The FBI knew in Septermber 2008 and its scientists know then and Director Mueller knew when he testified in September 2008 to Congress that Bruce Ivins could not have been the anthrax producer and mailer and that is why Director Mueller of the FBI refused to answer questions of the House of Rep and Senate of the United States in the anthrax attacks on the Congress of the United States and the American people?

daedalus2u said...

To me, the questions look remarkably naive. Not questions written by someone who has an understanding of the science behind bacterial growth or anthrax weaponization. Also not questions by someone who is aware of their ignorance and who wants a real, honest and scientific analysis of the data that is available and an accurate assessment of what that data means. It looks like the questions are designed to provide “answers” that can be cherry-picked and used out of context to support the conclusion that the FBI has already reached and to provide cover for the direction (or misdirection) the investigation has gone.

The question of funding is kind of bizarre. Do they want the answer, or do they want the answer that a certain amount of funding can provide? If the FBI limits the funding enough, the NAS won’t be able to do anything except say they didn’t have enough resources to evaluate that question. Then the FBI will be able to say “even the NAS couldn’t figure it out”.

This is obviously the kind of investigation where the level of detail is unknown until after it has been gotten into. Will it take 1 person-year, 10, 100 or 1000? The biggest uncertainties are undoubtedly the non-scientific aspects of the case. Is the chain of custody of samples analyzed fool-proof, or could mole(s) have planted something to mislead the investigation? Unless they have the authority to subpoena and question under oath the various primary sources of data, including field reports, FBI agents, and their managers, and especially those inside all of the various biological weapons programs of the US government it is a useless exercise.

Like virtually all processes, the quality of an investigation isn’t something you can sprinkle on at the end and make a bad investigation turn out good. If the data is not available, conclusions can’t be made. The FBI chose to follow multiple dead end investigatory paths in series rather than follow all credible paths in parallel and to not pursue certain seemingly obvious investigatory paths. Understanding why those choices were made may shine a lot of light on why the investigation is where it is now. I am afraid that the NAS will not be allowed to investigate that aspect of the case.

Old Atlantic Lighthouse said...

Isn't the reason Ivins was not a suspect in 2004 or 2005 or 2006 or 2007 when he receive the no target letter was because the US intended to use the 2004 paper to prove that no lone worker at Ft. Detrick, specifically including Bruce Ivins, could have been the lone anthrax producer?

Isn't the reason Ft.
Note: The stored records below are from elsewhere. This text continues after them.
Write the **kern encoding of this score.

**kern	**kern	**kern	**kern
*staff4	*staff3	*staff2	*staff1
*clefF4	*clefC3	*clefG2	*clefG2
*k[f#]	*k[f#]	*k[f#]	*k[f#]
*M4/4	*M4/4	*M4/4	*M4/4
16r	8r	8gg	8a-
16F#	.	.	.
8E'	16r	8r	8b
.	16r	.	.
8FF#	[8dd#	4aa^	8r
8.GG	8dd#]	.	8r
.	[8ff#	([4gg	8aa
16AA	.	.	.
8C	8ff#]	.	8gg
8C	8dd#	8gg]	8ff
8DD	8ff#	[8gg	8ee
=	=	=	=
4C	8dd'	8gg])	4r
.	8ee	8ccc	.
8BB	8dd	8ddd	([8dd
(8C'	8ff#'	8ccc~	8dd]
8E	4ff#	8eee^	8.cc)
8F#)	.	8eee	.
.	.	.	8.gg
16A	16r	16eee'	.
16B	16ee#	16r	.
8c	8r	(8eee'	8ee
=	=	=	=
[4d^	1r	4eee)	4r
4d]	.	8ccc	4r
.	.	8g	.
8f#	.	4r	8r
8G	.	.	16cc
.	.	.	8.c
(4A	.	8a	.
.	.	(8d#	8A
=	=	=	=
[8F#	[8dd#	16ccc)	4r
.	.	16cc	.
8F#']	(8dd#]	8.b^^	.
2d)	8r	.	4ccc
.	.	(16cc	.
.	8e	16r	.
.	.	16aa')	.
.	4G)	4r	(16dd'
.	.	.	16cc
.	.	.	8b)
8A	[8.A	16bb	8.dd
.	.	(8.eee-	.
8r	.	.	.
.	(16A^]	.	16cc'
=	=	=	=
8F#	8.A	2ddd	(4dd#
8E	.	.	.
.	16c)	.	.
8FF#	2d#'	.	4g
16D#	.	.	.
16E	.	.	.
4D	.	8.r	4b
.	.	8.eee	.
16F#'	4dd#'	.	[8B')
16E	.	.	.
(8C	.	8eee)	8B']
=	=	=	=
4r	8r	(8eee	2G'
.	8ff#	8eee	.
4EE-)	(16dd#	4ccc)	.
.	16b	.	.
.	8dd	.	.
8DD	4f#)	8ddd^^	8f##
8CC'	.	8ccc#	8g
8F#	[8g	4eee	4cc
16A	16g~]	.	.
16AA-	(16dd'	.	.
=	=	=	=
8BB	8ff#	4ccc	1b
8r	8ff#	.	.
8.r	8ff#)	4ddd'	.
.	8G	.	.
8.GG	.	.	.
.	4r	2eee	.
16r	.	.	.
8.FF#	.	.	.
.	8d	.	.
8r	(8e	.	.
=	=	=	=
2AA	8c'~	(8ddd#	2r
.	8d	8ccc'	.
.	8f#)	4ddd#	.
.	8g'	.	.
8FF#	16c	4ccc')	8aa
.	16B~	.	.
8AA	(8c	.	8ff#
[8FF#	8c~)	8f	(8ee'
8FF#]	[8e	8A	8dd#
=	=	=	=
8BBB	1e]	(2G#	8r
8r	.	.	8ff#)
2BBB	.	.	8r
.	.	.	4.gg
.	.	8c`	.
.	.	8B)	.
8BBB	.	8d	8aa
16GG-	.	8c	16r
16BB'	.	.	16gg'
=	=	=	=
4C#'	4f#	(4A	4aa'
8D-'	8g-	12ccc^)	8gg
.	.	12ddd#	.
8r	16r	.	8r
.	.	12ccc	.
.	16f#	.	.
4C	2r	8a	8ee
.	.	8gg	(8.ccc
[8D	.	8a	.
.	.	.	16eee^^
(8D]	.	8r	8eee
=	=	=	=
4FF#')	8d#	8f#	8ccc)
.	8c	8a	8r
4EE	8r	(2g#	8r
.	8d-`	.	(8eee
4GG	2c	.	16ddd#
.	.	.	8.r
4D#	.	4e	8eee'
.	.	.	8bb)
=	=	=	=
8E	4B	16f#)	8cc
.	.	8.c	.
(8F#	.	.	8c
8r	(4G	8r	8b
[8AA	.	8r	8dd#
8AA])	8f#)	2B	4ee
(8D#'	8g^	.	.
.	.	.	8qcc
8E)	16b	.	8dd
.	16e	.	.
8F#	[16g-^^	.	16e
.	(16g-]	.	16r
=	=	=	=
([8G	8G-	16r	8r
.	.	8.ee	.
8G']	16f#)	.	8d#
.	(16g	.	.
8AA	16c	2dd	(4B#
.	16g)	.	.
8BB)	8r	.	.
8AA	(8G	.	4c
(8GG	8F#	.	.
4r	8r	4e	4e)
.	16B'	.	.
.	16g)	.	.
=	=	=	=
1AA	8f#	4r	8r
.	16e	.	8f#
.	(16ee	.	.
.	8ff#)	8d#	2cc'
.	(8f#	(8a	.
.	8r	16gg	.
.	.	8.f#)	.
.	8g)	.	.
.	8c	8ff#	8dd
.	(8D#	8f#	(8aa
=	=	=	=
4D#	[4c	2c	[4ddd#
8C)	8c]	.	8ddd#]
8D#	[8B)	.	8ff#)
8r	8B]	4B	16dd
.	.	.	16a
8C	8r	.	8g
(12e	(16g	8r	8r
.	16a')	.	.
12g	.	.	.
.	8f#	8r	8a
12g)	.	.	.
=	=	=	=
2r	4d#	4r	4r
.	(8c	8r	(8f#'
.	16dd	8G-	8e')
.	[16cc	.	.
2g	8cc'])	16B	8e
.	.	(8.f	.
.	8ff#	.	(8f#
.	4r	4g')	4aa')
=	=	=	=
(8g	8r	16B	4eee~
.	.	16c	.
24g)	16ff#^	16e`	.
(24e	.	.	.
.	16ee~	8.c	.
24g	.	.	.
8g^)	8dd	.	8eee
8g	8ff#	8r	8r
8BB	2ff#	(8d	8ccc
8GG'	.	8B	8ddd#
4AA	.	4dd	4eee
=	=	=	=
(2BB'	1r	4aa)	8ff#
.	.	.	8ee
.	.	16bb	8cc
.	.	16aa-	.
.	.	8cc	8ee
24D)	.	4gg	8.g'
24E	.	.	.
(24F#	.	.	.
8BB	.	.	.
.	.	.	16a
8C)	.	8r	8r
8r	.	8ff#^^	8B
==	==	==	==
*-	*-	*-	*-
Detrick allowed Ivins to continue as a lab worker despite all the information in the FBI affidavits because from long ago, the production figures in the 2004 were understood, and the 2004 was intended not as new science but as codification of already existing know-how at Ft. Detrick?

This is even with the knowledge of his night hours in Suite B3 and their timing?

Thus after the 2001 anthrax attacks, Ft. Detrick already knew the equivalent of the information in the 2004 paper and it already knew that Ivins could not have produced the anthrax in Suite B3 despite his night hours in Suite B3. That is why Ivins was never a suspect at that time, because Ft. Detrick knew from the equivalent of the 2004 paper that it was impossible for Ivins to have been the anthrax producer. Ft. Detrick knew that from 2001 to now.

That was also communicated to the FBI and the office of US Attorney Jeff Taylor multiple times? That's why they had no problem with Ivins all the years from 2001 to the no target letter in 2007?

Anonymous said...

This whole exercise is a distraction.

The science cannot establish that Bruce Ivin committed this crime.

Why isn't anyone pointing that out? Wait -- someone has pointed this out:

"I never felt that the science alone would ever solve this investigation," Fraser-Liggett concluded.